(Data to process begins)
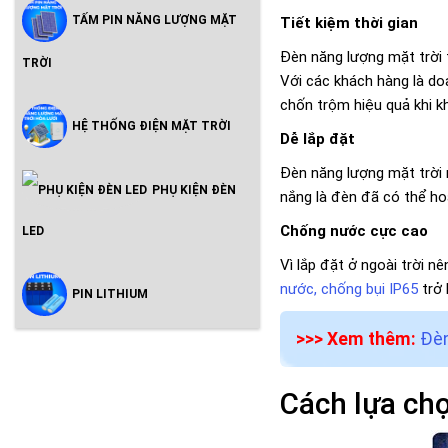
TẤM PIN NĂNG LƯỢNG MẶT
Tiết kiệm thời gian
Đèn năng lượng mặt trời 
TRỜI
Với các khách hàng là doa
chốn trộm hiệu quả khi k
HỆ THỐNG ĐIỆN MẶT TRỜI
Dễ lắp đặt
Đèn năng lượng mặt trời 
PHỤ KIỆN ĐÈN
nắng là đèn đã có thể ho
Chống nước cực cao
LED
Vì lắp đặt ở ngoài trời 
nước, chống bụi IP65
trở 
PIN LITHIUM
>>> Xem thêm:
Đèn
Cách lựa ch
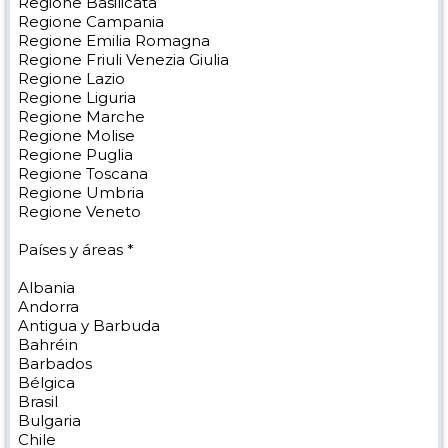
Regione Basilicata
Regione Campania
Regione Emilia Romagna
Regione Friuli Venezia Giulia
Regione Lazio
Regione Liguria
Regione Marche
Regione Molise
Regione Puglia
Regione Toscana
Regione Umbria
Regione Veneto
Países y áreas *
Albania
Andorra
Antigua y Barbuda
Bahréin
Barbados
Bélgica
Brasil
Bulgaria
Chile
(Data to process ends)
**Assignment:** With both ends included, please retype exactly the lines from the line containing "Regione Puglia" to the final line of the data.

**Answer box:**
Regione Puglia
Regione Toscana
Regione Umbria
Regione Veneto
Países y áreas *
Albania
Andorra
Antigua y Barbuda
Bahréin
Barbados
Bélgica
Brasil
Bulgaria
Chile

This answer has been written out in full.